Mais allez à Lui dans un besoin désespéré, quand tout autre recours est vain, et que trouvez-vous ?
La porte qu’on vous claque au nez et, de l’intérieur, le bruit des verrous tirés à double tour.
Après quoi, le silence. Autant s’en aller.
Plus on attend, plus le silence se fait profond.
Il n’y a pas de lumière aux fenêtres.
Ce pourrait être aussi une maison vide.
A-t-elle jamais été habitée ? Autrefois, elle en a donné l’impression.
Et cette impression d’alors était aussi forte que celle d’aujourd’hui.
Qu’est-ce que ça peut vouloir dire ?
Pourquoi se montre-t-Il tellement présent et exigeant au temps de notre prospérité, et à ce point absent, et si peu secourable au temps du malheur ?
p. 11-12.
Il est difficile de rester patient avec ceux qui vous disent : ‘la mort n’existe pas’, ou : ‘la mort ne compte pas’. La mort existe. Et tout ce qui existe compte. Et tout ce qui arrive a des conséquences, et cela comme celles-ci sont irrévocables et irréversibles. Autant dire que la naissance ne compte pas.

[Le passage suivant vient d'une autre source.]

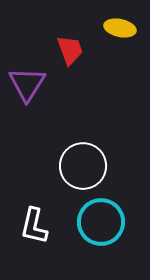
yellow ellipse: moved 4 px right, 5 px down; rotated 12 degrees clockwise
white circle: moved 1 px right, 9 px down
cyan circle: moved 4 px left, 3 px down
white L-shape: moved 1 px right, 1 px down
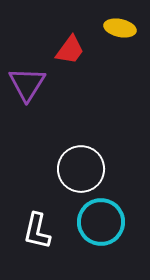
red trapezoid: rotated 56 degrees clockwise
white circle: moved 2 px left, 3 px down
white L-shape: moved 3 px right, 5 px down
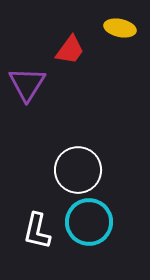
white circle: moved 3 px left, 1 px down
cyan circle: moved 12 px left
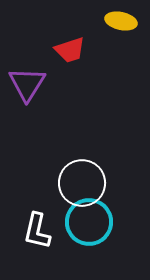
yellow ellipse: moved 1 px right, 7 px up
red trapezoid: rotated 36 degrees clockwise
white circle: moved 4 px right, 13 px down
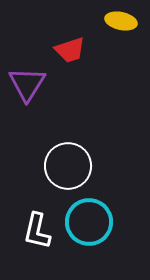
white circle: moved 14 px left, 17 px up
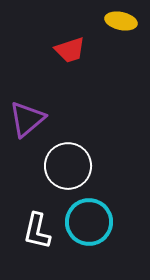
purple triangle: moved 35 px down; rotated 18 degrees clockwise
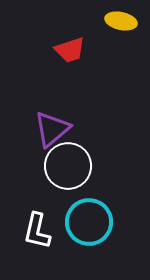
purple triangle: moved 25 px right, 10 px down
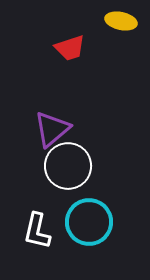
red trapezoid: moved 2 px up
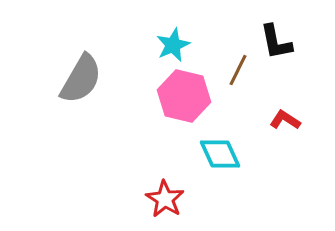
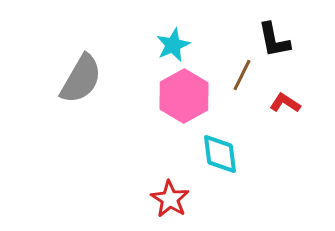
black L-shape: moved 2 px left, 2 px up
brown line: moved 4 px right, 5 px down
pink hexagon: rotated 18 degrees clockwise
red L-shape: moved 17 px up
cyan diamond: rotated 18 degrees clockwise
red star: moved 5 px right
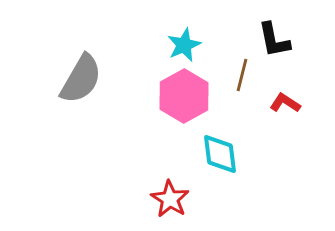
cyan star: moved 11 px right
brown line: rotated 12 degrees counterclockwise
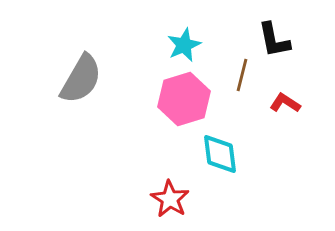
pink hexagon: moved 3 px down; rotated 12 degrees clockwise
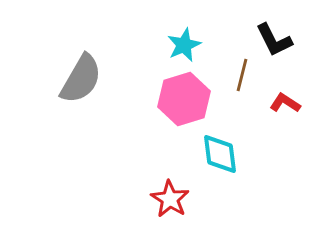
black L-shape: rotated 15 degrees counterclockwise
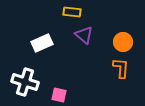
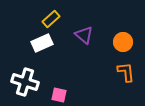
yellow rectangle: moved 21 px left, 7 px down; rotated 48 degrees counterclockwise
orange L-shape: moved 5 px right, 4 px down; rotated 10 degrees counterclockwise
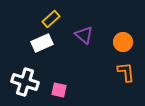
pink square: moved 5 px up
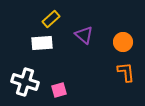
white rectangle: rotated 20 degrees clockwise
pink square: rotated 28 degrees counterclockwise
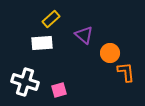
orange circle: moved 13 px left, 11 px down
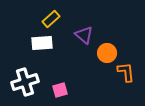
orange circle: moved 3 px left
white cross: rotated 36 degrees counterclockwise
pink square: moved 1 px right
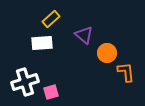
pink square: moved 9 px left, 2 px down
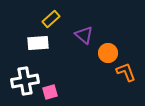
white rectangle: moved 4 px left
orange circle: moved 1 px right
orange L-shape: rotated 15 degrees counterclockwise
white cross: moved 1 px up; rotated 8 degrees clockwise
pink square: moved 1 px left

Je lève les yeux vers le ciel nocturne. S’il m’était donné de fouiller ces temps et ces espaces immenses, je n’y trouverais nulle part son visage, sa voix, son contact : quoi de plus certain ? Elle est morte. Elle est morte. Ce mot est-il si difficile à apprendre ?
p. 27.
… je dois à coup sûr admettre (…) que si ma maison était un château de cartes, plus tôt elle a été renversée mieux cela valait. Et seule la souffrance pouvait le faire.
p. 64.
J’en suis venu petit à petit à sentir que la porte n’est plus ni fermée ni verrouillée. Est-ce la frénésie de mon propre besoin qui me l’a claquée à la figure ? Le moment où il n’y a plus rien dans l’âme, qu’un appel au secours, peut correspondre au moment précis où Dieu ne peut pas porter secours : on est comme un homme qui se noie et à qui on ne peut pas porter secours parce qu’il s’agrippe et s’accroche. Ce qui vous rend sourd à la voix que vous espériez entendre, ce sont peut-être vos propres appels répétés.
p. 77.
D’autre part : Frappez et on vous ouvrira. Mais, frapper veut-il dire marteler la porte, y donner des coups de pied comme un possédé ? Et il y a aussi : A celui qui a, on donnera. Après tout, il faut avoir la capacité de recevoir, sinon même le Tout-Puissant ne peut pas donner. Peut-être la passion détruit-elle provisoirement cette capacité.
p. 78.
J’avais pensé pouvoir décrire un état ; dresser une carte du chagrin. Il s’est trouvé que le chagrin n’est pas un état, mais un processus. Ce n’est pas une carte qui lui convient, mais une histoire, et si je ne me fixe pas arbitrairement un point où cesser d’écrire cette histoire, il n’y a aucune raison pour que je m’arrête jamais. Il y a quelque chose de nouveau à enregistrer tous les jours. Le chagrin est comme une vallée qui s’étire et serpente : à chaque tournant peut apparaître un paysage entièrement nouveau.
p. 98.
Est-ce qu’un mortel peut poser des questions auxquelles Dieu ne trouve pas de réponse ? Très facilement, je crois. Toutes les questions absurdes sont sans réponse.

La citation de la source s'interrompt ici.